Saved data entries
"""

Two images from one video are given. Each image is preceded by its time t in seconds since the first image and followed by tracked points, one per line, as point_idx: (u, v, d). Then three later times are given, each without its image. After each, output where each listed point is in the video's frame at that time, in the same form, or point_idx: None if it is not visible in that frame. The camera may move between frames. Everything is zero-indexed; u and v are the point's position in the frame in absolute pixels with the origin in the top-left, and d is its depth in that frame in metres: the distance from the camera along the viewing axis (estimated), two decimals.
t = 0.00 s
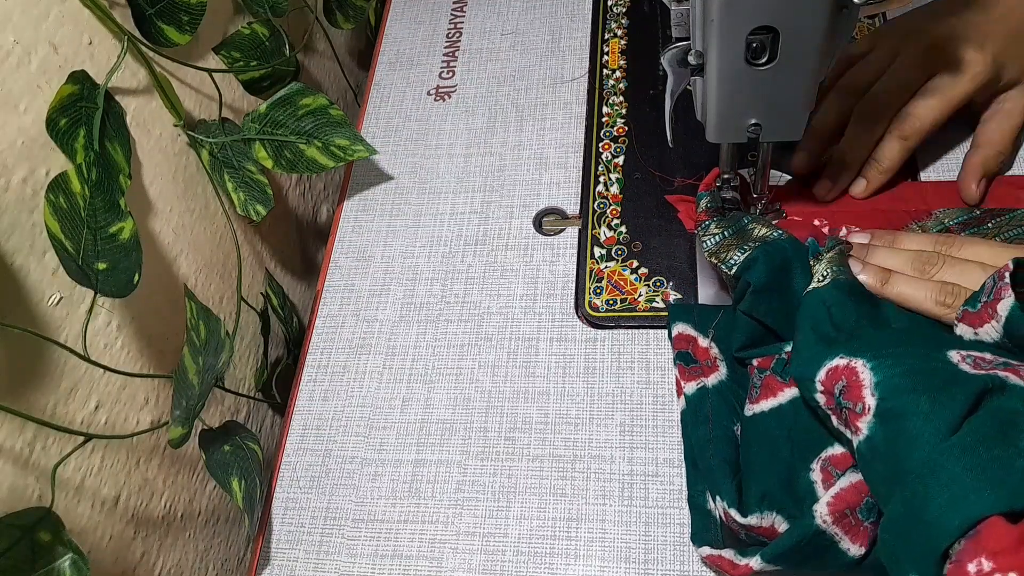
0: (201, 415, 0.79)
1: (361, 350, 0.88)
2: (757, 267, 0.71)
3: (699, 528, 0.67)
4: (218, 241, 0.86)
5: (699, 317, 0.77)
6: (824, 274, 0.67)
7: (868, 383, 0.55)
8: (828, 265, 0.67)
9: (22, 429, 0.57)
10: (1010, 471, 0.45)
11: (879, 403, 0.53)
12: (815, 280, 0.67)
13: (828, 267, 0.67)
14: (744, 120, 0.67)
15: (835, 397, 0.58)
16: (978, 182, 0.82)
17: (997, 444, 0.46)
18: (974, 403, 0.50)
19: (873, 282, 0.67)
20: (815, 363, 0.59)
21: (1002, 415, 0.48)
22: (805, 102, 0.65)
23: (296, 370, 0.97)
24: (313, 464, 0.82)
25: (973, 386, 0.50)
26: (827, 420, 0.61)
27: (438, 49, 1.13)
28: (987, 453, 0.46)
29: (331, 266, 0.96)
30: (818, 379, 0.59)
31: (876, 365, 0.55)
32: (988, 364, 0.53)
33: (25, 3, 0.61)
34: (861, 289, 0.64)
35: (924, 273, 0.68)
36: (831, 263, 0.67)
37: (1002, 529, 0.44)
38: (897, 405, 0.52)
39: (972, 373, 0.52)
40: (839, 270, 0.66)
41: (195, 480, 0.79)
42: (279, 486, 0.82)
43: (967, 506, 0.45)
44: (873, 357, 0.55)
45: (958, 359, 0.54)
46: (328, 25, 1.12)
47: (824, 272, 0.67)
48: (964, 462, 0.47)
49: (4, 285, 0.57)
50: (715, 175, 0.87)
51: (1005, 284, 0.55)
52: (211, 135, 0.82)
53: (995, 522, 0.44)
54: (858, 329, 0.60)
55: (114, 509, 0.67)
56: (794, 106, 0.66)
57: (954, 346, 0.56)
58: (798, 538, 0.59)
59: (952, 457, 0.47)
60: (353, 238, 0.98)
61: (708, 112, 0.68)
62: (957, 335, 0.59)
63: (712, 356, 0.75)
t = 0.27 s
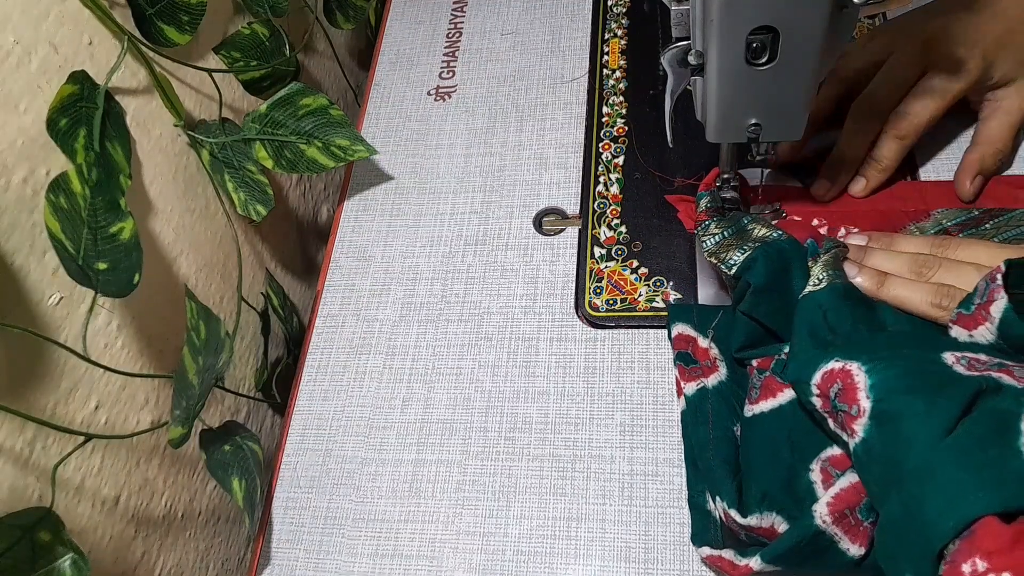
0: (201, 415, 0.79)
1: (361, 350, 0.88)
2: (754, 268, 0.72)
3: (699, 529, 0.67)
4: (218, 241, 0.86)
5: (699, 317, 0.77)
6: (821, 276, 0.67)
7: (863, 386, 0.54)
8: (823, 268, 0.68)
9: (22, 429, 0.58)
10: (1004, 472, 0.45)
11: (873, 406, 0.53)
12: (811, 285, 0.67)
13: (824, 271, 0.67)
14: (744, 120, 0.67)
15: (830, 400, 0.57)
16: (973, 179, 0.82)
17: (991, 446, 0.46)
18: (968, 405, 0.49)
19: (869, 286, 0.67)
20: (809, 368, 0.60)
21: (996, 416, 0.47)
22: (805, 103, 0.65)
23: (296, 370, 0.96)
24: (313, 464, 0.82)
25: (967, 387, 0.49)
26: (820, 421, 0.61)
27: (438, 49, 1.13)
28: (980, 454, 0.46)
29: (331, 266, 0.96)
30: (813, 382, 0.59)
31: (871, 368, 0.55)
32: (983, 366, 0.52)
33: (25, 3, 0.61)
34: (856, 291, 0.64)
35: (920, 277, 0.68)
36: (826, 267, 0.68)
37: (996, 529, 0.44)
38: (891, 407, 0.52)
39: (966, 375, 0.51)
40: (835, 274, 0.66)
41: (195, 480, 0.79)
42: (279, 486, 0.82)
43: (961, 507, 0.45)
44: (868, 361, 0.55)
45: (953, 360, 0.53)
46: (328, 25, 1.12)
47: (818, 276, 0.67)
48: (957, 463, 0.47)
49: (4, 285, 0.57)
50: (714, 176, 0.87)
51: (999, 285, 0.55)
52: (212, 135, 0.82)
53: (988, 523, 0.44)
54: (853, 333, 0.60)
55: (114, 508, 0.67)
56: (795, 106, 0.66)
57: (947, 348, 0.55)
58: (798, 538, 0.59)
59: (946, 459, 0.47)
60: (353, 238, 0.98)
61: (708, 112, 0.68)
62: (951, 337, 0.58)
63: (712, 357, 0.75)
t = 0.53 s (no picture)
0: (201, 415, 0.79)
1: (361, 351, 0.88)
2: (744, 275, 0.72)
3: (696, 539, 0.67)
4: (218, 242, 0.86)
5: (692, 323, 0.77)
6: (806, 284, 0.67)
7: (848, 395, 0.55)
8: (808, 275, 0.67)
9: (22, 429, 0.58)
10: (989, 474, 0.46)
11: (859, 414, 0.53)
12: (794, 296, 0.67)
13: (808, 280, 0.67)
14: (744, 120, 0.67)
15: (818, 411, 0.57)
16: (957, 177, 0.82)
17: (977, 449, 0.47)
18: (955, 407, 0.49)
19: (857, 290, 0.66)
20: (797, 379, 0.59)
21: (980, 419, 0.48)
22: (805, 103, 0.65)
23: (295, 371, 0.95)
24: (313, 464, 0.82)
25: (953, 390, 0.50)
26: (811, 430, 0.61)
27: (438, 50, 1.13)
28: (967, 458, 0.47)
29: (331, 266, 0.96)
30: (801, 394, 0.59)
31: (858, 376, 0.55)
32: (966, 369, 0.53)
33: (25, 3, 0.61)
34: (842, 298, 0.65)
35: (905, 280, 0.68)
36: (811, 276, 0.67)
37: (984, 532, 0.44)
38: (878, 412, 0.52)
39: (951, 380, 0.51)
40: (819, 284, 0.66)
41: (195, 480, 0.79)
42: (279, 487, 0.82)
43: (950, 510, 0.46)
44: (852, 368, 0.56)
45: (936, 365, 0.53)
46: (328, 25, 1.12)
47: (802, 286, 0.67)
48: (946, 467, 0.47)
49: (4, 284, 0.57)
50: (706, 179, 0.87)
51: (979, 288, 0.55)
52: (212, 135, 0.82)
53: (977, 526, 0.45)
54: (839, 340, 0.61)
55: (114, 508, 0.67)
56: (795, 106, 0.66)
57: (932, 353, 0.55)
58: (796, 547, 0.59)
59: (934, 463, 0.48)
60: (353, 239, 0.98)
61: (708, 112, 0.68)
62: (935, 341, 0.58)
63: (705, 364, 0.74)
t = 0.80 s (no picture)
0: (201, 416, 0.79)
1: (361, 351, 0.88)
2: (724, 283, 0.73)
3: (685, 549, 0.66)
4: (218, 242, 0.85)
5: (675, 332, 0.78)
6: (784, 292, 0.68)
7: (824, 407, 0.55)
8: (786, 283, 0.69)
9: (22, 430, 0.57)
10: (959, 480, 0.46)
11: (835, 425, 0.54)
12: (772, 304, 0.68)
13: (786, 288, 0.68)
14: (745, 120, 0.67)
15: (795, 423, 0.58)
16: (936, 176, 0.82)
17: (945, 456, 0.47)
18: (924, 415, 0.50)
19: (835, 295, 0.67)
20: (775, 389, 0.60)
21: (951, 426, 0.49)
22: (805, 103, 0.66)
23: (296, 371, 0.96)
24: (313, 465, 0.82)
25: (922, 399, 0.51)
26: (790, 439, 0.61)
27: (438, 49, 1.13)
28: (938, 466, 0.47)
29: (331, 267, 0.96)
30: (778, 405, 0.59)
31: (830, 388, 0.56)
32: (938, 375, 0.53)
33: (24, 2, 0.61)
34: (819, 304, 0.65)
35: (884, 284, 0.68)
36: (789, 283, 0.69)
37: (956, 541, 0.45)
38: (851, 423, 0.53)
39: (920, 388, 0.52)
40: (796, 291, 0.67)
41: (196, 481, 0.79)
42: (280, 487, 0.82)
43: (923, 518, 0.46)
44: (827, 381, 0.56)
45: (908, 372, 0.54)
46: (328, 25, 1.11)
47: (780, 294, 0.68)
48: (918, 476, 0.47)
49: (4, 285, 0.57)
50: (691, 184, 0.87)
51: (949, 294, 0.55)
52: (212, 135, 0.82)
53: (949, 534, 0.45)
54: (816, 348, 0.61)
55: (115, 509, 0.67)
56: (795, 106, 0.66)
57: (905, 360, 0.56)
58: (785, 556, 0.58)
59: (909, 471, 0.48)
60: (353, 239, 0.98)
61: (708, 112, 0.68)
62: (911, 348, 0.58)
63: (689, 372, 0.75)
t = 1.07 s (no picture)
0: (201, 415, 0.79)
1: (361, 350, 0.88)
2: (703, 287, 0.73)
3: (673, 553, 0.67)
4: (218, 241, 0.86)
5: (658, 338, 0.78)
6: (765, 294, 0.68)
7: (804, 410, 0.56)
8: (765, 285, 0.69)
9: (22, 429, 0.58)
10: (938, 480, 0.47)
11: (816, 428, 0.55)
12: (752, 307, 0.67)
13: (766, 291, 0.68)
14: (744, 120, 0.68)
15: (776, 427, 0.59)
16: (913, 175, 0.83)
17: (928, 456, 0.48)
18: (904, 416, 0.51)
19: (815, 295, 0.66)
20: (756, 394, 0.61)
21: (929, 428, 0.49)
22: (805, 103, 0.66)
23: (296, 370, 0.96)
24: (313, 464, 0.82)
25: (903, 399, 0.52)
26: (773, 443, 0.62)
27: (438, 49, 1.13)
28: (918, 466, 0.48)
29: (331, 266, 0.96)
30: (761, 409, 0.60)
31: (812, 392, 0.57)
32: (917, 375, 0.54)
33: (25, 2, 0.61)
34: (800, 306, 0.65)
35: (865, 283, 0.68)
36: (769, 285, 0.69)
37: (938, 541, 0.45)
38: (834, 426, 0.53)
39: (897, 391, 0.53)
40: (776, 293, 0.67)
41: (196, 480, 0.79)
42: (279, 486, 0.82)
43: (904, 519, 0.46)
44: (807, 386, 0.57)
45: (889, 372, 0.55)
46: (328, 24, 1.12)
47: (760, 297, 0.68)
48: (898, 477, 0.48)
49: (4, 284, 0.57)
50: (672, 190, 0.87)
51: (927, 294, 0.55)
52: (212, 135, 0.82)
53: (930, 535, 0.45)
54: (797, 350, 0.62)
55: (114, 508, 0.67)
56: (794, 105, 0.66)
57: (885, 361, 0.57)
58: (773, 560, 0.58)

"""

### Aim of the task
What lines above run from the one with "10: (1010, 471, 0.45)" to the one with "7: (863, 386, 0.54)"? Give them again exactly, ends included, and leave the pictures out.

### Solved exercise
10: (1010, 471, 0.45)
11: (879, 403, 0.53)
12: (815, 280, 0.67)
13: (828, 267, 0.67)
14: (744, 120, 0.67)
15: (835, 397, 0.58)
16: (978, 182, 0.82)
17: (997, 444, 0.46)
18: (974, 403, 0.50)
19: (873, 282, 0.67)
20: (815, 363, 0.59)
21: (1002, 415, 0.48)
22: (805, 102, 0.65)
23: (296, 370, 0.97)
24: (313, 464, 0.82)
25: (973, 386, 0.50)
26: (827, 420, 0.61)
27: (438, 49, 1.13)
28: (987, 453, 0.46)
29: (331, 266, 0.96)
30: (818, 379, 0.59)
31: (876, 365, 0.55)
32: (988, 364, 0.53)
33: (25, 3, 0.61)
34: (861, 289, 0.64)
35: (924, 273, 0.68)
36: (831, 263, 0.67)
37: (1002, 529, 0.44)
38: (897, 405, 0.52)
39: (972, 373, 0.52)
40: (839, 270, 0.66)
41: (195, 480, 0.79)
42: (279, 486, 0.82)
43: (967, 506, 0.45)
44: (873, 357, 0.55)
45: (958, 359, 0.54)
46: (328, 25, 1.12)
47: (824, 272, 0.67)
48: (964, 462, 0.47)
49: (4, 285, 0.57)
50: (715, 175, 0.87)
51: (1005, 284, 0.55)
52: (211, 135, 0.82)
53: (995, 522, 0.44)
54: (858, 329, 0.60)
55: (114, 509, 0.67)
56: (794, 106, 0.66)
57: (954, 346, 0.56)
58: (798, 538, 0.59)
59: (952, 457, 0.47)
60: (353, 238, 0.98)
61: (708, 112, 0.68)
62: (957, 335, 0.59)
63: (712, 356, 0.75)
t = 0.27 s
0: (201, 415, 0.79)
1: (361, 350, 0.88)
2: (754, 268, 0.72)
3: (699, 529, 0.67)
4: (218, 241, 0.86)
5: (699, 317, 0.77)
6: (821, 276, 0.67)
7: (863, 386, 0.54)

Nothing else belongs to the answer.